▸ Task description
Reproduce the lines verbatim, from the start of the lines through the line containing "15: (242, 134)", leaving out the images.

▸ Data provided
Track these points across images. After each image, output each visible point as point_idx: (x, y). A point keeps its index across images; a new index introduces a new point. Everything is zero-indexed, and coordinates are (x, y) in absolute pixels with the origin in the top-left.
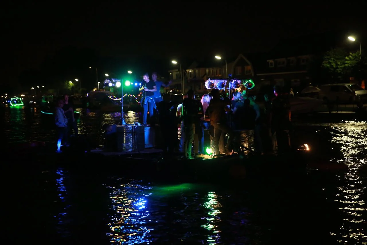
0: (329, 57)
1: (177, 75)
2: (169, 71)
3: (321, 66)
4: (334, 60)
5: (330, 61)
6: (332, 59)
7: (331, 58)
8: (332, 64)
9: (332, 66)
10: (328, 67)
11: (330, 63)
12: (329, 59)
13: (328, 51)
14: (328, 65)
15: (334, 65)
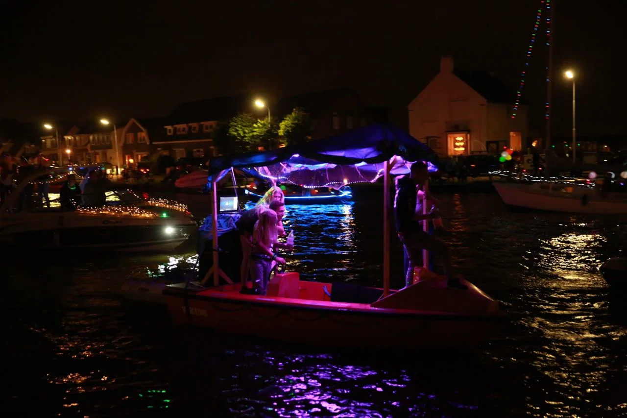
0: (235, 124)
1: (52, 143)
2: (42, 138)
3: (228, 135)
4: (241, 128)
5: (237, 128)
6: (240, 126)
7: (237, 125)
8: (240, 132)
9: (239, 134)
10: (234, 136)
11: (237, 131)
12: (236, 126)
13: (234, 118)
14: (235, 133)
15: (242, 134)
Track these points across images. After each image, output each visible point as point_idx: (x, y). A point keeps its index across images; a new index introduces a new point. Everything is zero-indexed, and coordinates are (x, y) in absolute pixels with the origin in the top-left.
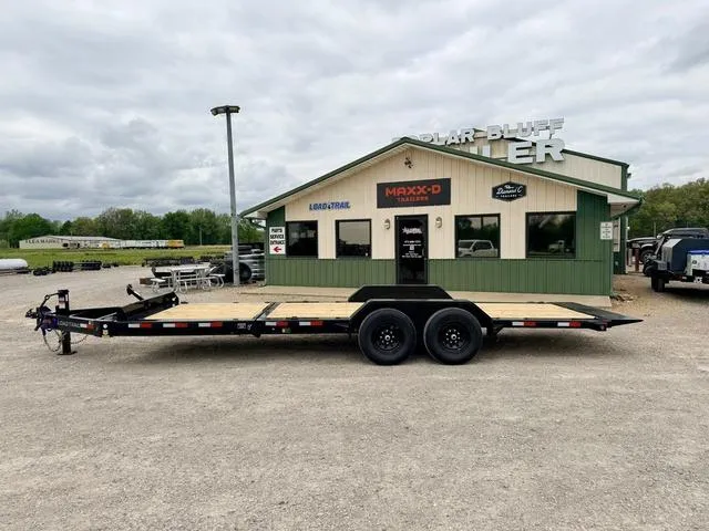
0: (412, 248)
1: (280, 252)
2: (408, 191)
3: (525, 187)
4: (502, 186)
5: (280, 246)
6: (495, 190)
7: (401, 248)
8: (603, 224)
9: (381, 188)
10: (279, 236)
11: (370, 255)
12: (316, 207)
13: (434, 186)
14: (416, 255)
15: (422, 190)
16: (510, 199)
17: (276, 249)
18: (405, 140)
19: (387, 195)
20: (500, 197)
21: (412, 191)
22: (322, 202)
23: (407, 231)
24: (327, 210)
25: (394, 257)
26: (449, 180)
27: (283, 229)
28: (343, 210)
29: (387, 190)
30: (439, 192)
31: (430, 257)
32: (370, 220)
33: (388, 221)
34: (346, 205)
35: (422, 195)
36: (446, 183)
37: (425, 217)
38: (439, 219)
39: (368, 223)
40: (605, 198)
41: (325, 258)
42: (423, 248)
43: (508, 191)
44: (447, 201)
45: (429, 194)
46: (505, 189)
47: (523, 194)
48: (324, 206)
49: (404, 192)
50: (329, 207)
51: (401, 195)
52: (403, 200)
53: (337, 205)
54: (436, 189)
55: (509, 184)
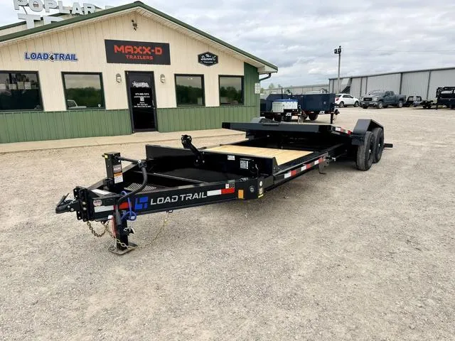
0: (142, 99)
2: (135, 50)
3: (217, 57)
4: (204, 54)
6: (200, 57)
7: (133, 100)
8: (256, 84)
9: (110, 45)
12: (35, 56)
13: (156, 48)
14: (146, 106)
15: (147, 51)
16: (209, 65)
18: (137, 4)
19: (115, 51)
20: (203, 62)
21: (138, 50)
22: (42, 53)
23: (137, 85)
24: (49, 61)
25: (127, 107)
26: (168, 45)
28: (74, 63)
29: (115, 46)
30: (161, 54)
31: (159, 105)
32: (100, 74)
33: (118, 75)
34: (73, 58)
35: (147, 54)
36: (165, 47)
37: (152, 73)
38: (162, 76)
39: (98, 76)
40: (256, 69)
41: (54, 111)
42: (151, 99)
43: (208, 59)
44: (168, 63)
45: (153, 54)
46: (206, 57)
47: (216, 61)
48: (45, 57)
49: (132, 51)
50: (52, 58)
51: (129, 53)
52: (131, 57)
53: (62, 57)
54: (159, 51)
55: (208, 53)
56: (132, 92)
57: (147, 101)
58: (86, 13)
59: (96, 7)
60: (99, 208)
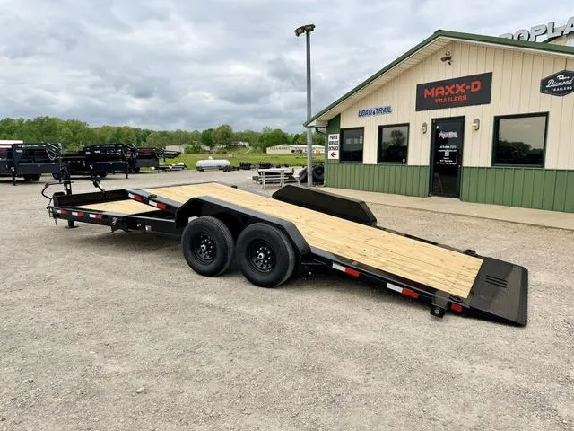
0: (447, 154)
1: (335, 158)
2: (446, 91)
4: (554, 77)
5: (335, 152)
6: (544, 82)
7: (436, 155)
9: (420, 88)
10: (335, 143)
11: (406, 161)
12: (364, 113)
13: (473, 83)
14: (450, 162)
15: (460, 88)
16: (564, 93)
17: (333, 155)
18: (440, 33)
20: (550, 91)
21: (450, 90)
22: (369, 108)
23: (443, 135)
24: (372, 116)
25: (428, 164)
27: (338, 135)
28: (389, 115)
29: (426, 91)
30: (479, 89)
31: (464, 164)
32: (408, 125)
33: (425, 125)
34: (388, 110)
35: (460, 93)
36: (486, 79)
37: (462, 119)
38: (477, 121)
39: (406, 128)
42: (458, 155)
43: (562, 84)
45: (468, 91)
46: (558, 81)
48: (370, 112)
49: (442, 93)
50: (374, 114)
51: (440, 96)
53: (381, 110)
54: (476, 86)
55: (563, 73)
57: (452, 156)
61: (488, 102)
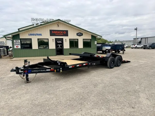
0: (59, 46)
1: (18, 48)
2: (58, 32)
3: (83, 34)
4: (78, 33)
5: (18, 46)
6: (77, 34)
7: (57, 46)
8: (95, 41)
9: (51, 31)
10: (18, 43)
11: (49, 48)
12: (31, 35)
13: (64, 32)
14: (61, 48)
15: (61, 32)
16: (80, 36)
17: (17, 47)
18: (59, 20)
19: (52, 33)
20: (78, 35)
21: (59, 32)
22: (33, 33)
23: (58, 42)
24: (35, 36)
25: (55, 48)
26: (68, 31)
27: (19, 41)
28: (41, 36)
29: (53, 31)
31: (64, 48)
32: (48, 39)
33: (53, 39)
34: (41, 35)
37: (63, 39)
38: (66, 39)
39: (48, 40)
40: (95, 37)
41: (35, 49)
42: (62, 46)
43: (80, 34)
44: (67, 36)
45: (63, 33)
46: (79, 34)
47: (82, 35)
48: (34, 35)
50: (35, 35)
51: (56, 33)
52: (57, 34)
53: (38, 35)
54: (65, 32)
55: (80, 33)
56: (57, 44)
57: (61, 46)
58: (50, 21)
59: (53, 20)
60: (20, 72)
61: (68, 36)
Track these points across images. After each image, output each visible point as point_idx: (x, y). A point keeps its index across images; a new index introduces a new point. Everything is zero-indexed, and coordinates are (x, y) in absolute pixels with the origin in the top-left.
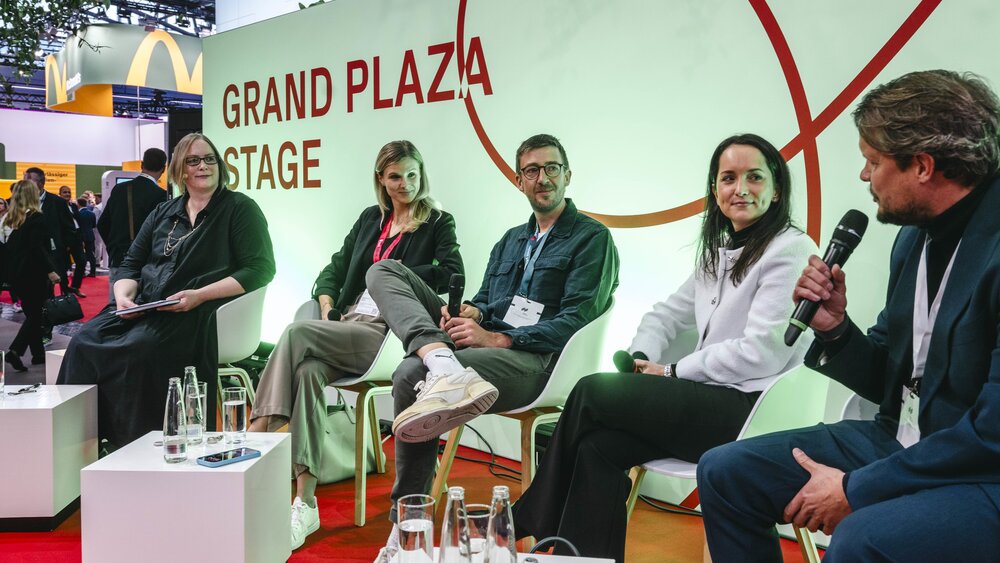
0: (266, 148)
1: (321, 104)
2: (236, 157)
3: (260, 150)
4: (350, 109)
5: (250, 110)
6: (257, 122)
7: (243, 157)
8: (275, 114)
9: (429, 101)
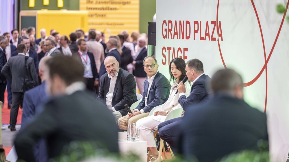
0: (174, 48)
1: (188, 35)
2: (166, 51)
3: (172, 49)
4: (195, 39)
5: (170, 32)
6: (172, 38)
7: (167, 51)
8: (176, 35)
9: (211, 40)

▸ Output
Track these points across images. After each image, output each visible point as point_idx: (x, y). A point keeps its index across images; a new index introduces a new point. Everything is zero-indexed, and coordinates are (x, y) in absolute pixels with the origin in the top-left.
0: (329, 57)
1: (177, 75)
2: (169, 71)
3: (321, 66)
4: (334, 60)
5: (330, 61)
6: (332, 59)
7: (331, 58)
8: (332, 64)
9: (332, 66)
10: (328, 67)
11: (330, 63)
12: (329, 59)
13: (328, 51)
14: (328, 65)
15: (334, 65)
0: (235, 124)
1: (52, 143)
2: (42, 138)
3: (228, 135)
4: (241, 128)
5: (237, 128)
6: (240, 126)
7: (237, 125)
8: (240, 132)
9: (239, 134)
10: (234, 136)
11: (237, 131)
12: (236, 126)
13: (234, 118)
14: (235, 133)
15: (242, 134)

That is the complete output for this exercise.